The Molecule That Explains Tolerance

Understanding 2-AG's role in retrograde signaling explains something every cannabis user experiences: tolerance.

CB1 receptors evolved to respond to brief, precisely-timed 2-AG pulses — signals that last seconds before MAGL clears the 2-AG away. Each pulse is a calibrated instruction: "reduce output at this synapse, right now, by this much."

When someone uses cannabis, THC floods every CB1 receptor in the brain simultaneously and stays there for hours. Instead of targeted pulses, the system gets a constant, indiscriminate signal. The brain's response is predictable: it pulls CB1 receptors off the cell surface (internalization), reduces their sensitivity (desensitization), and decreases their total number (downregulation).

This is tolerance at the molecular level. The system that was designed for 2-AG whispers is being overwhelmed by a THC shout.

When cannabis use stops, the brain temporarily has fewer functional CB1 receptors — and its own 2-AG signaling is impaired. Withdrawal symptoms — anxiety, insomnia, irritability, appetite changes — reflect the temporary disruption of 2-AG-mediated retrograde signaling across the brain's circuits.

The good news: CB1 receptors recover. Imaging studies show receptor density returning to normal within approximately 2-4 weeks of abstinence. The 2-AG system comes back online. The tolerance break works because the molecular machinery was never broken — just overwhelmed.

Frequently Asked Questions

What is 2-AG and how is it different from anandamide?

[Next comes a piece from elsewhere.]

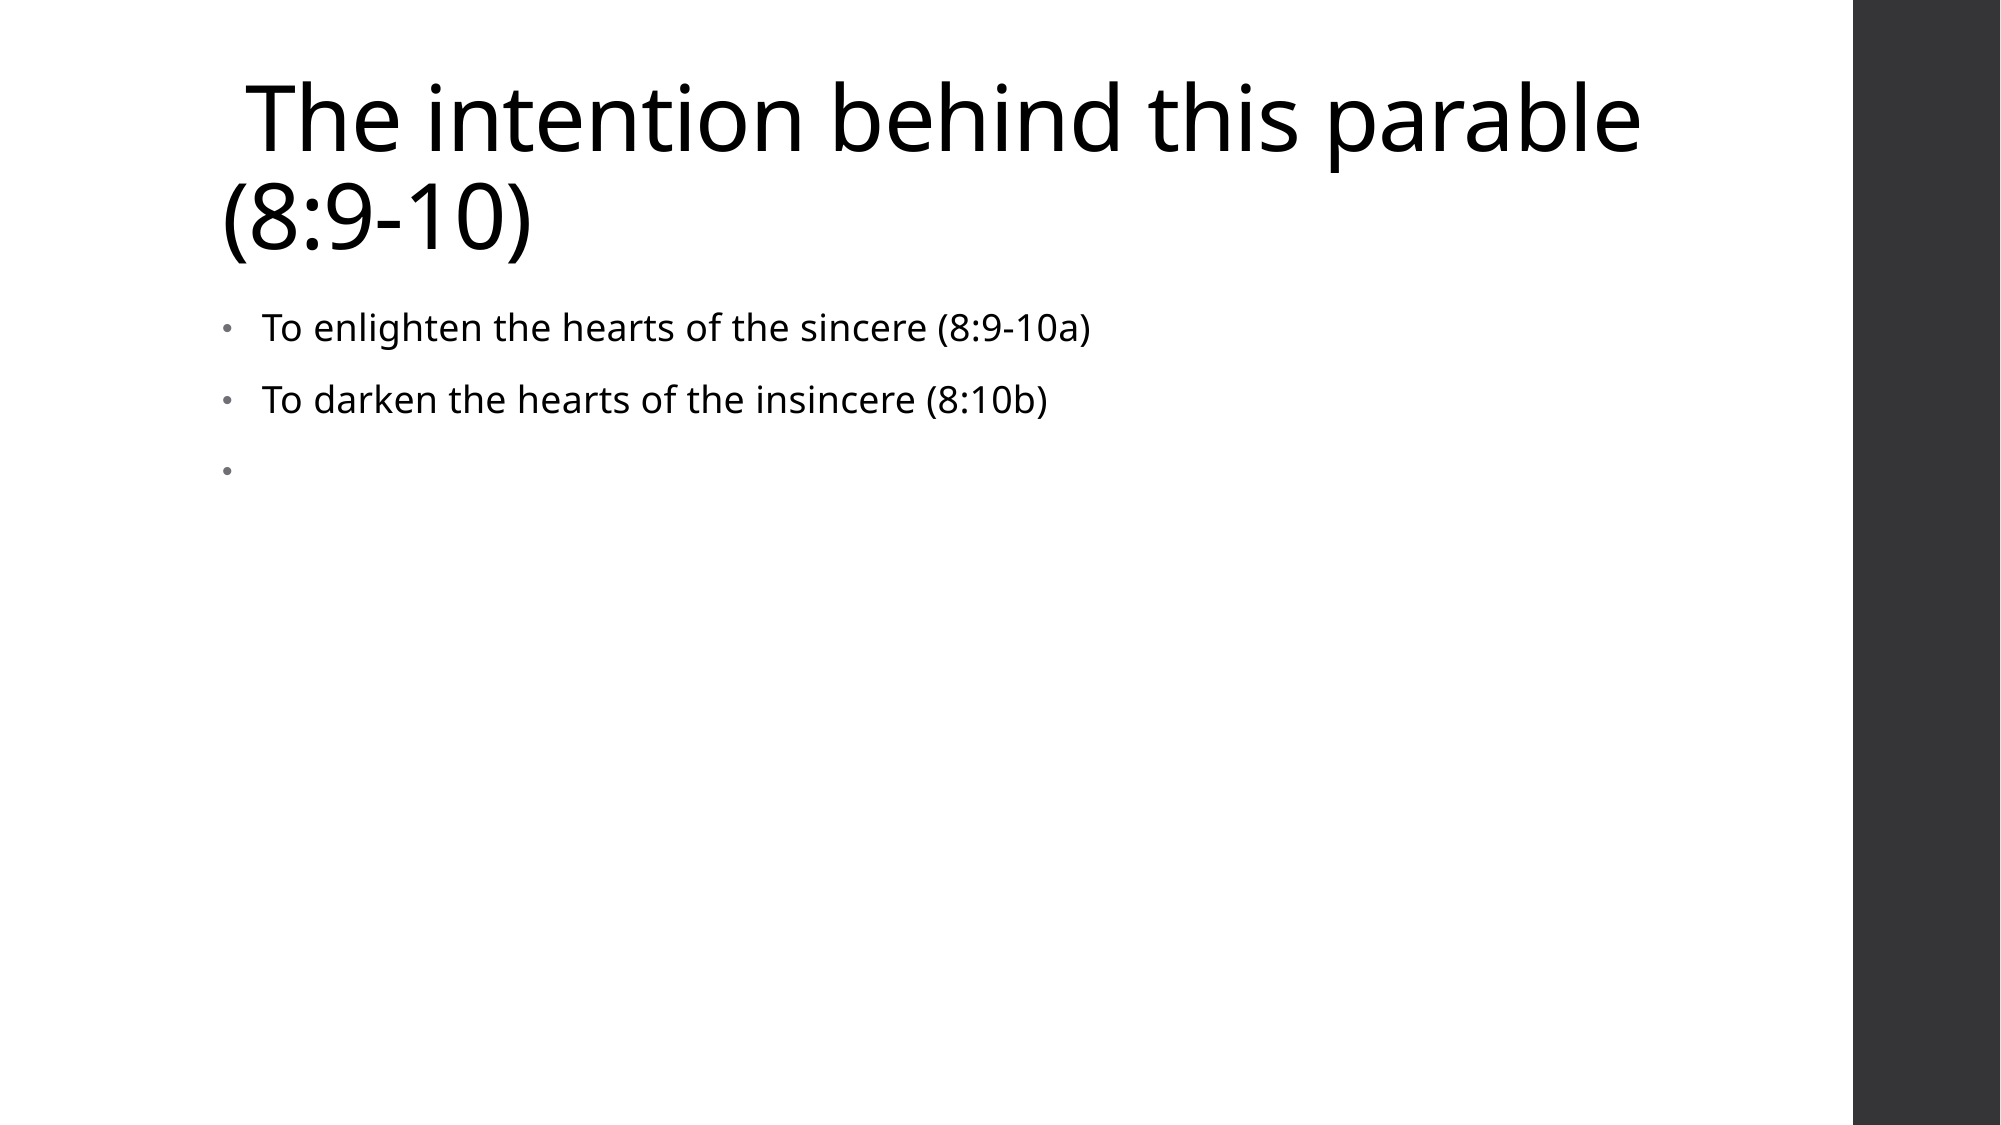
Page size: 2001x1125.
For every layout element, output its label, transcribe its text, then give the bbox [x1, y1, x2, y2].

list To enlighten the hearts of the sincere (8:9-10a) To darken the hearts of the insincere (8:10b) [206, 299, 1617, 1014]
title The intention behind this parable (8:9-10) [206, 60, 1797, 278]
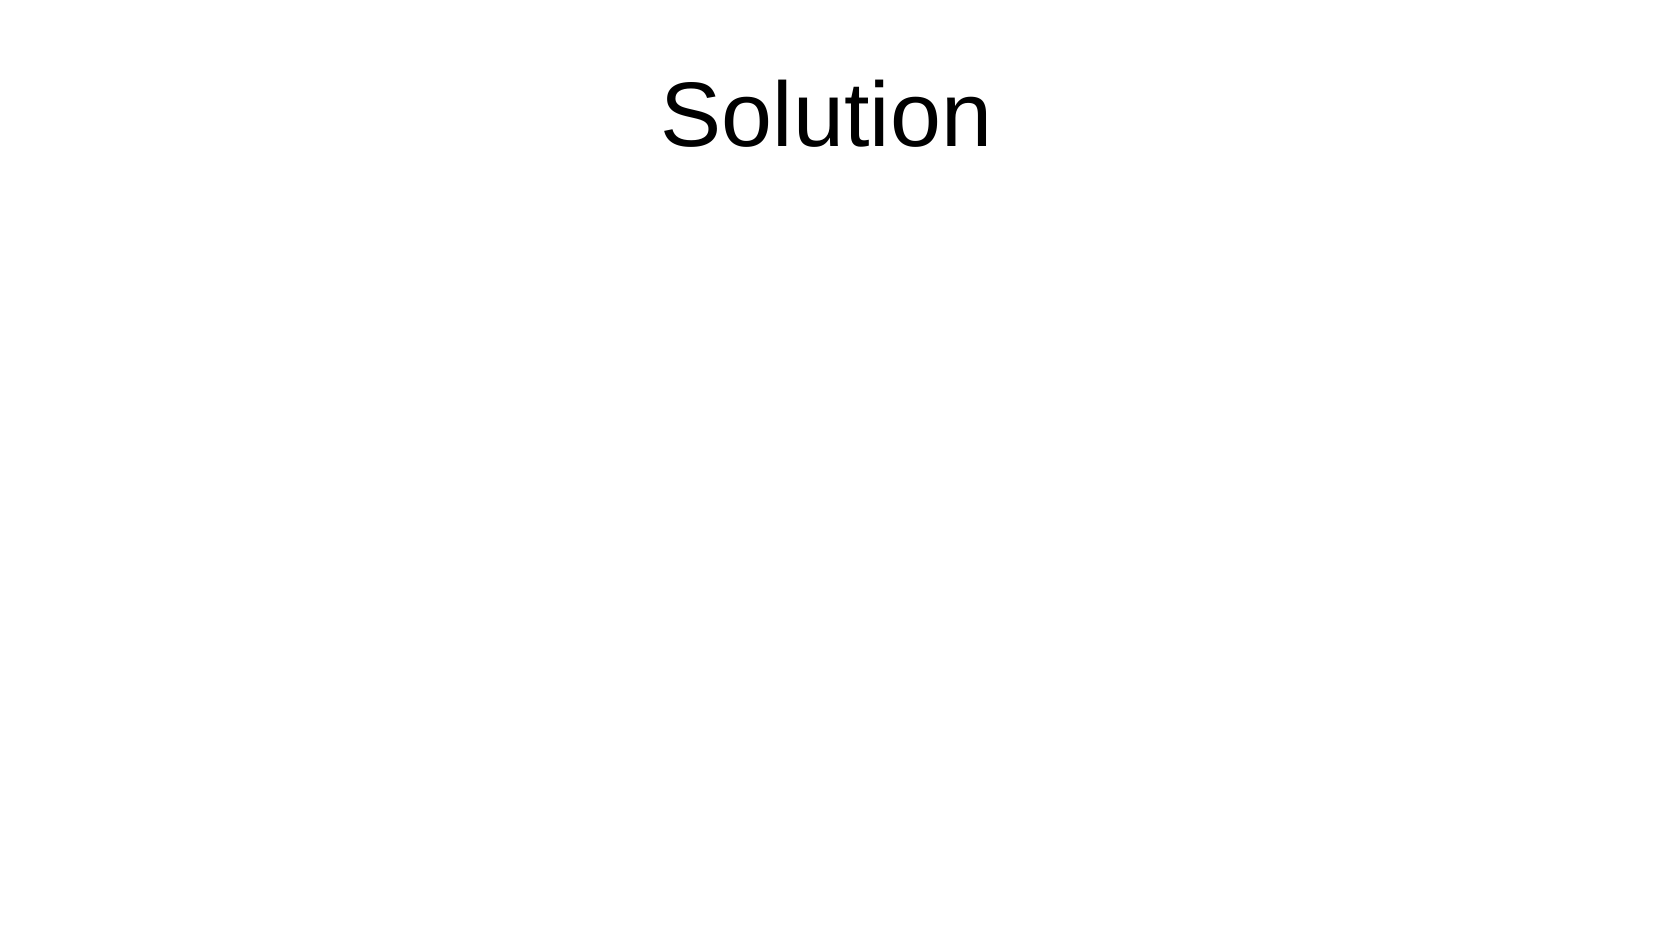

2-AG (2-arachidonoylglycerol) is the most abundant endocannabinoid in the brain — present at 170 to 1,000 times the concentration of anandamide. While anandamide is a partial agonist (weak activator) at CB1 receptors, 2-AG is a full agonist (strong activator) and serves as the primary retrograde messenger at synapses. Think of 2-AG as the workhorse that handles moment-to-moment signaling between neurons, while anandamide is more of a background tone-setter for mood and stress regulation.

If 2-AG is more important, why is anandamide more famous?

Anandamide was discovered first (1992 vs 1995), has a memorable name ("bliss molecule" from Sanskrit), and benefited from a more dramatic discovery narrative — Mechoulam's Hebrew word joke and the pig brain story are widely retold. "2-arachidonoylglycerol" is a mouthful, and its discovery was split across two independent groups. But in terms of physiological importance, 2-AG dominates: it is far more abundant, a stronger receptor activator, and the molecule actually responsible for retrograde signaling at virtually every synapse in the brain.